-- AIM OF THE EXERCISE --
Retype the records below character for character, from their first line through the line containing "scientific name: Jamesonia hirsutula", and stop there.

++++++

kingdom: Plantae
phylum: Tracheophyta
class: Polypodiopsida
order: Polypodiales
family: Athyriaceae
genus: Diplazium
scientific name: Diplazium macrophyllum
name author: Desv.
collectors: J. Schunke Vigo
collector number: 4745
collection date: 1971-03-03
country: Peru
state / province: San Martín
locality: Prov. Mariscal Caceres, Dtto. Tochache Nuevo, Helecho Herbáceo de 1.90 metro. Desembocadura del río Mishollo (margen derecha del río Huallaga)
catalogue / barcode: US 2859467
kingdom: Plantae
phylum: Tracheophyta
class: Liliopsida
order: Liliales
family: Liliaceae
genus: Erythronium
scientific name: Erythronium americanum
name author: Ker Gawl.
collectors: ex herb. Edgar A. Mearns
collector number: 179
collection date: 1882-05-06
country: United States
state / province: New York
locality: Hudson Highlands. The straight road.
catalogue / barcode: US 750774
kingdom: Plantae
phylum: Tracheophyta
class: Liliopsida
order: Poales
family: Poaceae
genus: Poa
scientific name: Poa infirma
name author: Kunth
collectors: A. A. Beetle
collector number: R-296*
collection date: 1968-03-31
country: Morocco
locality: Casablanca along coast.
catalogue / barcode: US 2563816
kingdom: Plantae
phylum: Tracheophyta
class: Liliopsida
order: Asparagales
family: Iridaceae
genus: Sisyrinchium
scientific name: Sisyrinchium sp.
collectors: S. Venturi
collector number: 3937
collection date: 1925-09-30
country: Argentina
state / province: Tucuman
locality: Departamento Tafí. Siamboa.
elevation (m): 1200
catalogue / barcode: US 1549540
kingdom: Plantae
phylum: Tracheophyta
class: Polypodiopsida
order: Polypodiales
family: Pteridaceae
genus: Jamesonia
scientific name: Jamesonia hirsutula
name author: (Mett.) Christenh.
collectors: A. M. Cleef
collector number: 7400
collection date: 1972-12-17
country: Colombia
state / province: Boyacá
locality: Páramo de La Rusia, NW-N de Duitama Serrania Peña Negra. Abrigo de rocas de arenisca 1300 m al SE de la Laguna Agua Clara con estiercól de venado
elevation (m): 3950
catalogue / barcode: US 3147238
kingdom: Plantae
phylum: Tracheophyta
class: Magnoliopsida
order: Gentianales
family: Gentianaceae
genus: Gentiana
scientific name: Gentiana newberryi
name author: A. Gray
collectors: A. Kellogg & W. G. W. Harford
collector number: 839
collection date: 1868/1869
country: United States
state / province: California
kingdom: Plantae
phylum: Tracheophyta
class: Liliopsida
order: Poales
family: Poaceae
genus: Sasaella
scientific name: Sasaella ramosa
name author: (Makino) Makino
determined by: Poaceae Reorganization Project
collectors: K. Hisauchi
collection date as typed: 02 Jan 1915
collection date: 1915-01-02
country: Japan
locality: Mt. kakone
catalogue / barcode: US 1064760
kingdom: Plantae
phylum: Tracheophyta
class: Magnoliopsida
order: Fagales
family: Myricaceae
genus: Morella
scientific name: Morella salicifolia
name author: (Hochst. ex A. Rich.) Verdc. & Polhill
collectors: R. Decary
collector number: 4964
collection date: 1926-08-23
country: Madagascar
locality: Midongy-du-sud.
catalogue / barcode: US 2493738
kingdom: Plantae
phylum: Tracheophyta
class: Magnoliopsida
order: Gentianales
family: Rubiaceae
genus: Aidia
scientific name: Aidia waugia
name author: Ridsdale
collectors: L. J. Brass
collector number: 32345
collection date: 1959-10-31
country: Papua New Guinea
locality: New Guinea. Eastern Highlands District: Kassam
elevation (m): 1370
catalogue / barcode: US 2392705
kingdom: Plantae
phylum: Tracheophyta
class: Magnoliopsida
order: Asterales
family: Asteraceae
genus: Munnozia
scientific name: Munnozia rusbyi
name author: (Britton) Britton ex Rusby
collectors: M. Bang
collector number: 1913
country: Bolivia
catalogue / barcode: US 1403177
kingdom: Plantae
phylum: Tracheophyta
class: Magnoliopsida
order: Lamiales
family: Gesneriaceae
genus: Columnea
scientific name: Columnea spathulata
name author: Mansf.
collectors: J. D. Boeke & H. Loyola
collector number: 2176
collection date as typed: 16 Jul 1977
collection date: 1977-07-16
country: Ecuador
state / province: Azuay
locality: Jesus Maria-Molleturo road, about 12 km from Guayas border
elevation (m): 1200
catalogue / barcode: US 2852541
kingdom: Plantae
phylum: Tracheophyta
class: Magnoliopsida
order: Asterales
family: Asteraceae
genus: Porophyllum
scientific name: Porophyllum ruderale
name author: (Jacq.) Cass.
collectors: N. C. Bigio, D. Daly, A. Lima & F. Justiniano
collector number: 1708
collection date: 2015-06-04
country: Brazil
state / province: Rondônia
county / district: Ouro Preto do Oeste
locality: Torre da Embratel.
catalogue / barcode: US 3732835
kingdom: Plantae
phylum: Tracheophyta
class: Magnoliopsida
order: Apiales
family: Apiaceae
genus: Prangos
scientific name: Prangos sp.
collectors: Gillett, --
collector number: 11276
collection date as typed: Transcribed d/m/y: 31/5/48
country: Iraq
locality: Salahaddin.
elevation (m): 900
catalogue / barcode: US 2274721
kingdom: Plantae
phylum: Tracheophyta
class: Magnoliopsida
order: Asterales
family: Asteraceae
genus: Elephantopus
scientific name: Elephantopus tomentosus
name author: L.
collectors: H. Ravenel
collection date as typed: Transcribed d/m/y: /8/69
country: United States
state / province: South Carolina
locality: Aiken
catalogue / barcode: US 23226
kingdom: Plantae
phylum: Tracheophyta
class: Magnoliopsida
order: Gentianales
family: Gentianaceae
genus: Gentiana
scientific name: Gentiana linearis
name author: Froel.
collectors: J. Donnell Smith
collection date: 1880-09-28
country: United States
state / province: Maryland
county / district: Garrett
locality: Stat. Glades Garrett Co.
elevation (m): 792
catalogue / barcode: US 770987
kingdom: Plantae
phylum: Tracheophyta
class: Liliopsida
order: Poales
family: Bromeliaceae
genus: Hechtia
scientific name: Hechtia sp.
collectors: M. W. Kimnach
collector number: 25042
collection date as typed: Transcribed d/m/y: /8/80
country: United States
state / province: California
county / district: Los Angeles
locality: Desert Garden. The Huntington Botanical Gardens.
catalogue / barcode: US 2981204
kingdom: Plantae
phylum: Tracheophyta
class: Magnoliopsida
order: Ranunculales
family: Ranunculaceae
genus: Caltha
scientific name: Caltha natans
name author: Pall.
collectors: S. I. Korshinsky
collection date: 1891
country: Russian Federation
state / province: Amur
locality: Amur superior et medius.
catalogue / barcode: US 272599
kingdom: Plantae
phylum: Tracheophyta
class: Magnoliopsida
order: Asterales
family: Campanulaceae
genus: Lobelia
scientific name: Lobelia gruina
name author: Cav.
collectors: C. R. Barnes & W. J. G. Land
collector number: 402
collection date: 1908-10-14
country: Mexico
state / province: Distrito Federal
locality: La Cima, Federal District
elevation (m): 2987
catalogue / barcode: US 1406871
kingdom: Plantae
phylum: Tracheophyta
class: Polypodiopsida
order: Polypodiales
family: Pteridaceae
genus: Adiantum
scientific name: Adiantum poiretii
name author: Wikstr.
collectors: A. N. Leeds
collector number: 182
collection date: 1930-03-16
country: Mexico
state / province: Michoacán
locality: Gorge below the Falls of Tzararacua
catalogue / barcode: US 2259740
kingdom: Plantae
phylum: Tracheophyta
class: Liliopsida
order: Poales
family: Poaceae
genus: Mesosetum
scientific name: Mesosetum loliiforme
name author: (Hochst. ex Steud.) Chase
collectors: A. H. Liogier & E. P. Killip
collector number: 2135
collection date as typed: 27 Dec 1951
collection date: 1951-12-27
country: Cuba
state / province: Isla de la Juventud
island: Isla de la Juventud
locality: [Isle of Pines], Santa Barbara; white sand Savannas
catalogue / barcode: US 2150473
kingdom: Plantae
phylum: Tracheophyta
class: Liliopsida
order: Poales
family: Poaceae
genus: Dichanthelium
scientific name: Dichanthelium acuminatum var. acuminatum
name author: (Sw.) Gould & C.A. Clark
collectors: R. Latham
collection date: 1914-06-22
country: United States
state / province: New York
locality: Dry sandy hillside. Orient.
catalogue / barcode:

++++++

-- THE REPLY --
kingdom: Plantae
phylum: Tracheophyta
class: Polypodiopsida
order: Polypodiales
family: Athyriaceae
genus: Diplazium
scientific name: Diplazium macrophyllum
name author: Desv.
collectors: J. Schunke Vigo
collector number: 4745
collection date: 1971-03-03
country: Peru
state / province: San Martín
locality: Prov. Mariscal Caceres, Dtto. Tochache Nuevo, Helecho Herbáceo de 1.90 metro. Desembocadura del río Mishollo (margen derecha del río Huallaga)
catalogue / barcode: US 2859467
kingdom: Plantae
phylum: Tracheophyta
class: Liliopsida
order: Liliales
family: Liliaceae
genus: Erythronium
scientific name: Erythronium americanum
name author: Ker Gawl.
collectors: ex herb. Edgar A. Mearns
collector number: 179
collection date: 1882-05-06
country: United States
state / province: New York
locality: Hudson Highlands. The straight road.
catalogue / barcode: US 750774
kingdom: Plantae
phylum: Tracheophyta
class: Liliopsida
order: Poales
family: Poaceae
genus: Poa
scientific name: Poa infirma
name author: Kunth
collectors: A. A. Beetle
collector number: R-296*
collection date: 1968-03-31
country: Morocco
locality: Casablanca along coast.
catalogue / barcode: US 2563816
kingdom: Plantae
phylum: Tracheophyta
class: Liliopsida
order: Asparagales
family: Iridaceae
genus: Sisyrinchium
scientific name: Sisyrinchium sp.
collectors: S. Venturi
collector number: 3937
collection date: 1925-09-30
country: Argentina
state / province: Tucuman
locality: Departamento Tafí. Siamboa.
elevation (m): 1200
catalogue / barcode: US 1549540
kingdom: Plantae
phylum: Tracheophyta
class: Polypodiopsida
order: Polypodiales
family: Pteridaceae
genus: Jamesonia
scientific name: Jamesonia hirsutula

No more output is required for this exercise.